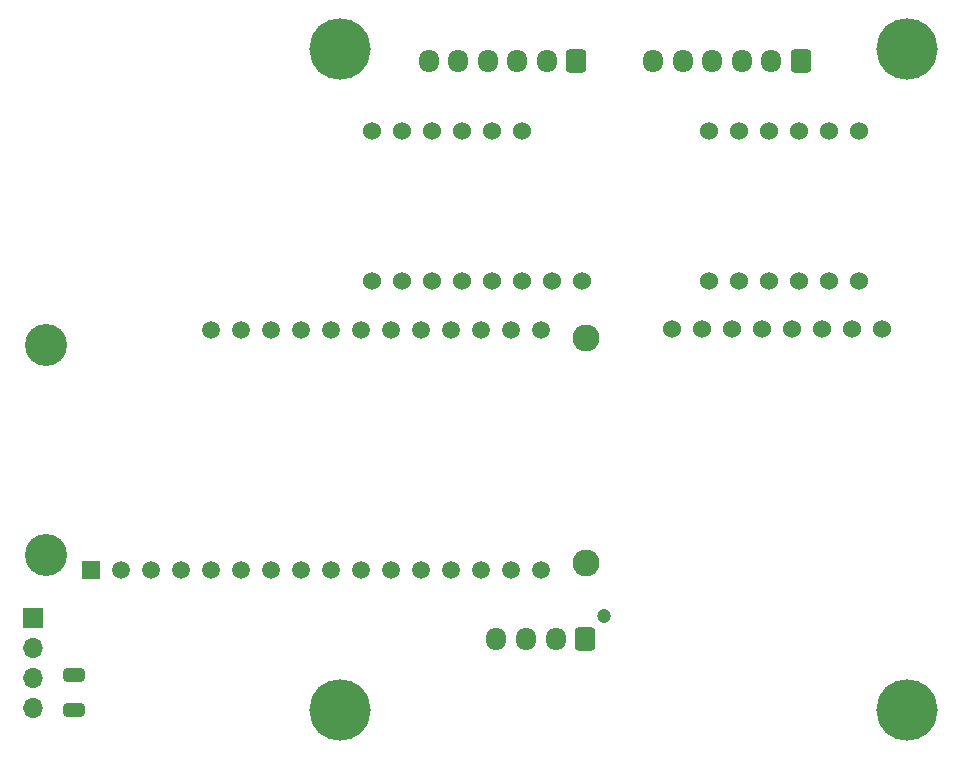
<source format=gbr>
%TF.GenerationSoftware,KiCad,Pcbnew,7.0.1-0*%
%TF.CreationDate,2023-04-22T10:08:40-07:00*%
%TF.ProjectId,SensorV2,53656e73-6f72-4563-922e-6b696361645f,rev?*%
%TF.SameCoordinates,Original*%
%TF.FileFunction,Soldermask,Bot*%
%TF.FilePolarity,Negative*%
%FSLAX46Y46*%
G04 Gerber Fmt 4.6, Leading zero omitted, Abs format (unit mm)*
G04 Created by KiCad (PCBNEW 7.0.1-0) date 2023-04-22 10:08:40*
%MOMM*%
%LPD*%
G01*
G04 APERTURE LIST*
G04 Aperture macros list*
%AMRoundRect*
0 Rectangle with rounded corners*
0 $1 Rounding radius*
0 $2 $3 $4 $5 $6 $7 $8 $9 X,Y pos of 4 corners*
0 Add a 4 corners polygon primitive as box body*
4,1,4,$2,$3,$4,$5,$6,$7,$8,$9,$2,$3,0*
0 Add four circle primitives for the rounded corners*
1,1,$1+$1,$2,$3*
1,1,$1+$1,$4,$5*
1,1,$1+$1,$6,$7*
1,1,$1+$1,$8,$9*
0 Add four rect primitives between the rounded corners*
20,1,$1+$1,$2,$3,$4,$5,0*
20,1,$1+$1,$4,$5,$6,$7,0*
20,1,$1+$1,$6,$7,$8,$9,0*
20,1,$1+$1,$8,$9,$2,$3,0*%
G04 Aperture macros list end*
%ADD10C,1.524000*%
%ADD11R,1.700000X1.700000*%
%ADD12O,1.700000X1.700000*%
%ADD13RoundRect,0.250000X0.600000X0.725000X-0.600000X0.725000X-0.600000X-0.725000X0.600000X-0.725000X0*%
%ADD14O,1.700000X1.950000*%
%ADD15C,5.200000*%
%ADD16C,1.200000*%
%ADD17C,2.286000*%
%ADD18R,1.508000X1.508000*%
%ADD19C,1.508000*%
%ADD20C,3.556000*%
%ADD21RoundRect,0.250000X0.650000X-0.325000X0.650000X0.325000X-0.650000X0.325000X-0.650000X-0.325000X0*%
G04 APERTURE END LIST*
D10*
%TO.C,U5*%
X81280000Y-86995000D03*
X93980000Y-86995000D03*
X91440000Y-86995000D03*
X88900000Y-86995000D03*
X86360000Y-86995000D03*
X83820000Y-86995000D03*
X91440000Y-99695000D03*
X93980000Y-99695000D03*
X83820000Y-99695000D03*
X86360000Y-99695000D03*
X88900000Y-99695000D03*
X81280000Y-99695000D03*
%TD*%
D11*
%TO.C,J1*%
X24000000Y-128200000D03*
D12*
X24000000Y-130740000D03*
X24000000Y-133280000D03*
X24000000Y-135820000D03*
%TD*%
D13*
%TO.C,J4*%
X70000000Y-81000000D03*
D14*
X67500000Y-81000000D03*
X65000000Y-81000000D03*
X62500000Y-81000000D03*
X60000000Y-81000000D03*
X57500000Y-81000000D03*
%TD*%
D15*
%TO.C,H3*%
X50000000Y-136000000D03*
%TD*%
D13*
%TO.C,J5*%
X89000000Y-81000000D03*
D14*
X86500000Y-81000000D03*
X84000000Y-81000000D03*
X81500000Y-81000000D03*
X79000000Y-81000000D03*
X76500000Y-81000000D03*
%TD*%
D15*
%TO.C,H4*%
X98000000Y-136000000D03*
%TD*%
%TO.C,H2*%
X98000000Y-80000000D03*
%TD*%
D16*
%TO.C,J6*%
X72350000Y-128000000D03*
D13*
X70750000Y-130000000D03*
D14*
X68250000Y-130000000D03*
X65750000Y-130000000D03*
X63250000Y-130000000D03*
%TD*%
D15*
%TO.C,H1*%
X50000000Y-80000000D03*
%TD*%
D17*
%TO.C,U1*%
X70860000Y-104475000D03*
X70860000Y-123525000D03*
D18*
X28950000Y-124160000D03*
D19*
X31490000Y-124160000D03*
X34030000Y-124160000D03*
X36570000Y-124160000D03*
X39110000Y-124160000D03*
X41650000Y-124160000D03*
X44190000Y-124160000D03*
X46730000Y-124160000D03*
X49270000Y-124160000D03*
X51810000Y-124160000D03*
X54350000Y-124160000D03*
X56890000Y-124160000D03*
X59430000Y-124160000D03*
X61970000Y-124160000D03*
X64510000Y-124160000D03*
X67050000Y-124160000D03*
X39110000Y-103840000D03*
X41650000Y-103840000D03*
X44190000Y-103840000D03*
X46730000Y-103840000D03*
X49270000Y-103840000D03*
X51810000Y-103840000D03*
X54350000Y-103840000D03*
X56890000Y-103840000D03*
X59430000Y-103840000D03*
X61970000Y-103840000D03*
X64510000Y-103840000D03*
X67050000Y-103840000D03*
D20*
X25140000Y-122890000D03*
X25140000Y-105110000D03*
%TD*%
D10*
%TO.C,U4*%
X93350000Y-103760000D03*
X95890000Y-103760000D03*
X78110000Y-103760000D03*
X88270000Y-103760000D03*
X80650000Y-103760000D03*
X83190000Y-103760000D03*
X85730000Y-103760000D03*
X90810000Y-103760000D03*
%TD*%
%TO.C,U3*%
X65405000Y-99695000D03*
X52705000Y-86995000D03*
X65405000Y-86995000D03*
X62865000Y-86995000D03*
X60325000Y-86995000D03*
X57785000Y-86995000D03*
X55245000Y-86995000D03*
X62865000Y-99695000D03*
X55245000Y-99695000D03*
X70485000Y-99695000D03*
X57785000Y-99695000D03*
X60325000Y-99695000D03*
X67945000Y-99695000D03*
X52705000Y-99695000D03*
%TD*%
D21*
%TO.C,C1*%
X27500000Y-135975000D03*
X27500000Y-133025000D03*
%TD*%
M02*

</source>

# Exercise directions:
Search the records for the word "rounded", then list every line that has it.

# Exercise response:
0 Rectangle with rounded corners*
0 Add four circle primitives for the rounded corners*
0 Add four rect primitives between the rounded corners*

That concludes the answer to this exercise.